We also conducted survival analysis respectively in HER2-zero and HER2-low patients to test whether RS would maintain its prognostic value regardless of HER2 status. Since the acknowledged RS thresholds had changed in Ruijin Hospital after the publishing of the TAILORx study, we used different thresholds according to the date of diagnosis. Interestingly, we observed that RS had good performance as a DFS predictor in HER2-zero patients but not in HER2-low patients. The STEPP analysis showed an obvious survival discrepancy between HER2-low and HER2-zero patients when RS was > 30. According to the RS algorithm [12], the coefficient of the proliferation module was the highest among four modules. The absence of its predictability might affect the performance of RS in HER2-low breast cancer. Therefore, we hypothesized that RS was more applicable to HER2-zero patients and a refined RS range was needed in HER2-low patients.

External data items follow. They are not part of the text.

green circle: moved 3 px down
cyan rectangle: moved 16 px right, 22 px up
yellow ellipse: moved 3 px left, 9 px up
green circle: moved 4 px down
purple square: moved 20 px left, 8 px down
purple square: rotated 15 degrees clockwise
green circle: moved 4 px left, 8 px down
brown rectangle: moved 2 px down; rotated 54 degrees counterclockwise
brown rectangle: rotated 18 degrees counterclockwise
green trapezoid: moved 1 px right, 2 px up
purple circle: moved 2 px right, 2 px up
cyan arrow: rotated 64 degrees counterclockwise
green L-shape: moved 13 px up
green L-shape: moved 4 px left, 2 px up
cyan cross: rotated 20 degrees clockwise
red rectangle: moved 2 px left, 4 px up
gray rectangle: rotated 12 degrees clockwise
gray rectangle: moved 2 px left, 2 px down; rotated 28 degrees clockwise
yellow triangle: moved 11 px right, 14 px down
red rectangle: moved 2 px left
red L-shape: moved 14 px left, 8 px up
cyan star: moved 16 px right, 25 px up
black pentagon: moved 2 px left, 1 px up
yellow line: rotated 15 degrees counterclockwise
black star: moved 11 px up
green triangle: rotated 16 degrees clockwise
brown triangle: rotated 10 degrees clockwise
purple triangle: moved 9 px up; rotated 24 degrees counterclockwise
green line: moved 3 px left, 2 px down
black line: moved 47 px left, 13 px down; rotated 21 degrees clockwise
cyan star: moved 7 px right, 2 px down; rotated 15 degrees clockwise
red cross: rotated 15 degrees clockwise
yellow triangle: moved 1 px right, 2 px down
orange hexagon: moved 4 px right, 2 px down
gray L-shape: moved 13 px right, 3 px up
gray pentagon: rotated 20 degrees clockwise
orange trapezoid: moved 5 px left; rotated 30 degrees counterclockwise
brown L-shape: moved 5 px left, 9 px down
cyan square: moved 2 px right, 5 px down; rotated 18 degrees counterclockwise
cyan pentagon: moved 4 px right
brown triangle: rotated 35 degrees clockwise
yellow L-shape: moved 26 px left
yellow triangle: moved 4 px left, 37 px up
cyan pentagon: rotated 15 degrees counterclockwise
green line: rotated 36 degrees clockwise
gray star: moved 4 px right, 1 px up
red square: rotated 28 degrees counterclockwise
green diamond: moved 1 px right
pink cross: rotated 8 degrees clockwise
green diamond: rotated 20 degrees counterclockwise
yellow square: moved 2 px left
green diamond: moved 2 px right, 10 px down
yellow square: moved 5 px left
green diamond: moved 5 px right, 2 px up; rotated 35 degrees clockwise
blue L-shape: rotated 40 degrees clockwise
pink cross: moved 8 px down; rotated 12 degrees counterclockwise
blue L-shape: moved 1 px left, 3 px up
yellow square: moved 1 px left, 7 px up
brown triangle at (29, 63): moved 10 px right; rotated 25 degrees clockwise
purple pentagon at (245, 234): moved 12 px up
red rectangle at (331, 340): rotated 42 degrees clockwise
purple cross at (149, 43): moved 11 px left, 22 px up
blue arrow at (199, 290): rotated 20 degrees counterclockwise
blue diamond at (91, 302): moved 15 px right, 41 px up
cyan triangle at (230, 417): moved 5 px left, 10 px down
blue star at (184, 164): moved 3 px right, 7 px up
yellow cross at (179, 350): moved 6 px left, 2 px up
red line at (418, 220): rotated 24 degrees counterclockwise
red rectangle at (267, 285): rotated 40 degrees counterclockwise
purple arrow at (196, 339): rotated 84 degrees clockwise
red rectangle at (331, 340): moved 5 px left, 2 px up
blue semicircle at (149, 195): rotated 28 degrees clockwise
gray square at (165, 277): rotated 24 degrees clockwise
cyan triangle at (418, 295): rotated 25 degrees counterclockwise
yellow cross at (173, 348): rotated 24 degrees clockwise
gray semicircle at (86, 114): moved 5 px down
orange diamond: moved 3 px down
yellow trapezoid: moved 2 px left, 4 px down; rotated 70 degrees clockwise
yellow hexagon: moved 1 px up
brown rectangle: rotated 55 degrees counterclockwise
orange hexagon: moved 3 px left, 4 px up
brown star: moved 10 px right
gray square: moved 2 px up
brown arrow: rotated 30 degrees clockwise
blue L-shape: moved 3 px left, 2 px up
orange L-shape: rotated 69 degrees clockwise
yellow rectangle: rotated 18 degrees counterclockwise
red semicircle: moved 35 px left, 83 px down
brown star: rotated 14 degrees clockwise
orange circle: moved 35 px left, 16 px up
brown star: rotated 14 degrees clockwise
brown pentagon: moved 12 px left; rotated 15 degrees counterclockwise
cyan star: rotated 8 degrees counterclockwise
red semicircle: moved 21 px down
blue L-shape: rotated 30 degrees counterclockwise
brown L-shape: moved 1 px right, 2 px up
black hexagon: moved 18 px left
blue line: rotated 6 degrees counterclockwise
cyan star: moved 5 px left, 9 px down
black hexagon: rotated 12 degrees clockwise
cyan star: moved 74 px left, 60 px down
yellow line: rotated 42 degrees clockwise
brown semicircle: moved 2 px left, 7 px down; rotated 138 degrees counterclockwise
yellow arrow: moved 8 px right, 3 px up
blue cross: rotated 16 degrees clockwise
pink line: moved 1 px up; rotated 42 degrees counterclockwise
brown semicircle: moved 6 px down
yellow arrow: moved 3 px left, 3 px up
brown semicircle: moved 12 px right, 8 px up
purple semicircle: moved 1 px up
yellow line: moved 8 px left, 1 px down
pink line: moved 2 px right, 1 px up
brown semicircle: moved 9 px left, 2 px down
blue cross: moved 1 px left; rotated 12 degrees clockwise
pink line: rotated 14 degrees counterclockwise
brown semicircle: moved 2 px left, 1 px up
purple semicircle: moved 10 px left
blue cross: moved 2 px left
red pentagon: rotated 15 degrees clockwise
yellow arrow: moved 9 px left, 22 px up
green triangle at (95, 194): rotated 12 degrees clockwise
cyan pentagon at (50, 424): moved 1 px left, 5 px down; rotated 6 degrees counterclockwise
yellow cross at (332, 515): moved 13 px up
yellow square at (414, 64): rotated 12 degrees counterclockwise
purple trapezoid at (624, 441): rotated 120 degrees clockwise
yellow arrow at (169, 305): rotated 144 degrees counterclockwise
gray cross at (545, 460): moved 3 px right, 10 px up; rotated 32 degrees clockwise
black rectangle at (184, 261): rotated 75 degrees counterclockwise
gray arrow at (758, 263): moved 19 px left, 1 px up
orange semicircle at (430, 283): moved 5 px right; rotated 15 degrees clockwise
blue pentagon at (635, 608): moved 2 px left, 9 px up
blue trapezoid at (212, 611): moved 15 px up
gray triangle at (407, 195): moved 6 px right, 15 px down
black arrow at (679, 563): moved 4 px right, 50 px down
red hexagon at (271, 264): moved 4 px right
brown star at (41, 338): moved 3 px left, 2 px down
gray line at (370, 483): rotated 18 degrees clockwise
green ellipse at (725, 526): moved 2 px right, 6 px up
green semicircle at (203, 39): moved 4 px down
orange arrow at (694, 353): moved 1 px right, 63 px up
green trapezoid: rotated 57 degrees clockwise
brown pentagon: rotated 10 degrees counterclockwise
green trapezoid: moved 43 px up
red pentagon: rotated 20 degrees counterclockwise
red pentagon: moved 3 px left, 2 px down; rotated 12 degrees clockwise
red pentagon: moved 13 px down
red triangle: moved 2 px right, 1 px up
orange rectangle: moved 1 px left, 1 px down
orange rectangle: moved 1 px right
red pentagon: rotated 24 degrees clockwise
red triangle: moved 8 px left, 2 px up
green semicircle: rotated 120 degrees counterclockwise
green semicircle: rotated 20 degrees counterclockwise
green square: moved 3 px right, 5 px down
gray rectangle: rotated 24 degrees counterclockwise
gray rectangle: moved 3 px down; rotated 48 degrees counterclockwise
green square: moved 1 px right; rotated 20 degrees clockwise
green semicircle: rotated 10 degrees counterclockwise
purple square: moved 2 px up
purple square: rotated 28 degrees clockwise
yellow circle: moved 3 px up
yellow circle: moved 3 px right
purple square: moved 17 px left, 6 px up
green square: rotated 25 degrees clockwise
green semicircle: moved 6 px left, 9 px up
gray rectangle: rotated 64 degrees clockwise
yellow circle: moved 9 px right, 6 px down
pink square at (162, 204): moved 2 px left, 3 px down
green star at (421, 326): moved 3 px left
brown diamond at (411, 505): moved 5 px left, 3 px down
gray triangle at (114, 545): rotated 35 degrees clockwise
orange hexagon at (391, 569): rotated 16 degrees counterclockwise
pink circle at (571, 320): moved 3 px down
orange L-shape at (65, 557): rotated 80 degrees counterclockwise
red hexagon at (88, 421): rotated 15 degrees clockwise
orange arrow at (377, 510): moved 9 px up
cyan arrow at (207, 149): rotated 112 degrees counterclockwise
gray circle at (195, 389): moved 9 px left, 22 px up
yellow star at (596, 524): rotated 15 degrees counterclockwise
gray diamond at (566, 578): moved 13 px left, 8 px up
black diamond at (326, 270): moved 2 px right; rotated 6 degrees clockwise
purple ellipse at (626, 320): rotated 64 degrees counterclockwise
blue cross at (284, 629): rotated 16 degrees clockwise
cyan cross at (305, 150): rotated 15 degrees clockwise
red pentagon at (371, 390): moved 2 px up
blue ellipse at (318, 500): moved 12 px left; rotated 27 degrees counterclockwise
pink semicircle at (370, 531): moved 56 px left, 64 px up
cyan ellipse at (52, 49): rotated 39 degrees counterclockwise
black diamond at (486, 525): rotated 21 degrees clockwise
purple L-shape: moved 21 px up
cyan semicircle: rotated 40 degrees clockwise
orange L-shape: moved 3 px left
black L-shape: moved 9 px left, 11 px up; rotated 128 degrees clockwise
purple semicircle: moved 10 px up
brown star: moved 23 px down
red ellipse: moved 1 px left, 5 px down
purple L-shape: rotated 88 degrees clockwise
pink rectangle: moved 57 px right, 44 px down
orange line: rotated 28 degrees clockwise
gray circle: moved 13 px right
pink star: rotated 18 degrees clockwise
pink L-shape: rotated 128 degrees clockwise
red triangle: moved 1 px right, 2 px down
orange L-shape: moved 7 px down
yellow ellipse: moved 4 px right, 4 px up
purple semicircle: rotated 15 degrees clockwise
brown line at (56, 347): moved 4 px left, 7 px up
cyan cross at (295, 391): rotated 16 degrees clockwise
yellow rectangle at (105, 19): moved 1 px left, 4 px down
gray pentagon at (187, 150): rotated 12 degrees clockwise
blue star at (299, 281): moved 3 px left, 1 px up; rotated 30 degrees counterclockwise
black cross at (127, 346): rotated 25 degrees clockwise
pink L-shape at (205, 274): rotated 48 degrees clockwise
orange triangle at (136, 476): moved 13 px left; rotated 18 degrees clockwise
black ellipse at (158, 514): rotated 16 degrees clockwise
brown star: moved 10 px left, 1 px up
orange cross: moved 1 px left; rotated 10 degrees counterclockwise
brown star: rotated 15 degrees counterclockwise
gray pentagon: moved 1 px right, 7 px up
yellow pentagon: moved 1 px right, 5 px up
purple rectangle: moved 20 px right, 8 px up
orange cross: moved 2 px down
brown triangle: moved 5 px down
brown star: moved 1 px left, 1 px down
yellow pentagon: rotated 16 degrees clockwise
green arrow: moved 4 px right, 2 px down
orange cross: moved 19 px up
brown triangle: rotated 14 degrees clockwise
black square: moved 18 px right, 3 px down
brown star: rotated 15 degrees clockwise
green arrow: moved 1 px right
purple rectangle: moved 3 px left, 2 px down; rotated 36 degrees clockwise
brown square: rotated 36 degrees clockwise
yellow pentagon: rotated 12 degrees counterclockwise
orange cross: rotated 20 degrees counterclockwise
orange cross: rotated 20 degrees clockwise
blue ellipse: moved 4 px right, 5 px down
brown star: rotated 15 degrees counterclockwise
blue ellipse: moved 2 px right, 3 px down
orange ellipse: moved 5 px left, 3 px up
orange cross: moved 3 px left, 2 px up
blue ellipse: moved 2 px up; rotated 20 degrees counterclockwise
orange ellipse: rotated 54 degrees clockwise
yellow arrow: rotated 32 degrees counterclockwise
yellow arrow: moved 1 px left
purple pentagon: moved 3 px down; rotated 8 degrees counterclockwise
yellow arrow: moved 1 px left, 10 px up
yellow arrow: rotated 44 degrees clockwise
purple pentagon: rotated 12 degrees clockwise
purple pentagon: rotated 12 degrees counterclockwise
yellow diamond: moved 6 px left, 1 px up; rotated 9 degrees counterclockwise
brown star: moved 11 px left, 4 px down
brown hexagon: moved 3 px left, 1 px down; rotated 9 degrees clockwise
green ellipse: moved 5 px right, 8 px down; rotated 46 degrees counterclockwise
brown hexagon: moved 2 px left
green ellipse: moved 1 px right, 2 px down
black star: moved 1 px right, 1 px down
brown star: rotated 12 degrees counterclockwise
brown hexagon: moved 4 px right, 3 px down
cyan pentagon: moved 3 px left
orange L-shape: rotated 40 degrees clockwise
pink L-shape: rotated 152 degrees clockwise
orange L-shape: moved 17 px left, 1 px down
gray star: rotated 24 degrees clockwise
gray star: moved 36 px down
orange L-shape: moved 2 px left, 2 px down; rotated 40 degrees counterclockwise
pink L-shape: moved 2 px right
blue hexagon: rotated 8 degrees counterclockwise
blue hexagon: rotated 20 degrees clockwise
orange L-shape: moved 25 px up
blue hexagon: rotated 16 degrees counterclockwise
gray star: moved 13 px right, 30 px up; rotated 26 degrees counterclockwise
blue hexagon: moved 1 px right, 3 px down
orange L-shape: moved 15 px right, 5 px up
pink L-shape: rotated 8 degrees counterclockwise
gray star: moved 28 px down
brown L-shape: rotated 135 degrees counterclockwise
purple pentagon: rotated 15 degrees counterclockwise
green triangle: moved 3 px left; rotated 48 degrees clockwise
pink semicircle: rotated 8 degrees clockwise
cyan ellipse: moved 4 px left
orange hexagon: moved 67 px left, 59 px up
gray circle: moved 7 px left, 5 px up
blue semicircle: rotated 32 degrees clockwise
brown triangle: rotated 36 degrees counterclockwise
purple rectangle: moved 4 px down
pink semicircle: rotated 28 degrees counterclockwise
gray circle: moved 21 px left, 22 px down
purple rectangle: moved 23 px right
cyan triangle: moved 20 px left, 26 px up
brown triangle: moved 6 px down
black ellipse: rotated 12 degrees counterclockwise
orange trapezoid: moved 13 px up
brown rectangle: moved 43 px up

Our study had several limitations. First, we conducted our study based on the retrospective data; thus, potential bias was unavoidable. For instance, some patients would be excluded because of incomplete record. The proportion of HER2 low cases in our study was larger than that was reported in previous studies (approximately 55–65%), probably because we only included patients with 21-gene test reports. Second, the follow-up period of our patients might be not long enough for HR + breast cancer. Therefore, we could not investigate the performance of RS in predicting DFS of HER2-zero patients diagnosed after Jan 2016 due to limited DFS events. Nevertheless, the result based on patients between 2009 and 2015 proved the predictive value of RS.

In conclusion, our study found that HER2 low expression might not be a prognostic factor in HR + patients. HER2-low patients had a higher proportion of ER high expressed tumors than HER2-zero one did. RS and its proliferation module might be less applicable to HER2-low patients. Further research should focus on the refinement of RS range in HER2-low HR-positive breast cancer.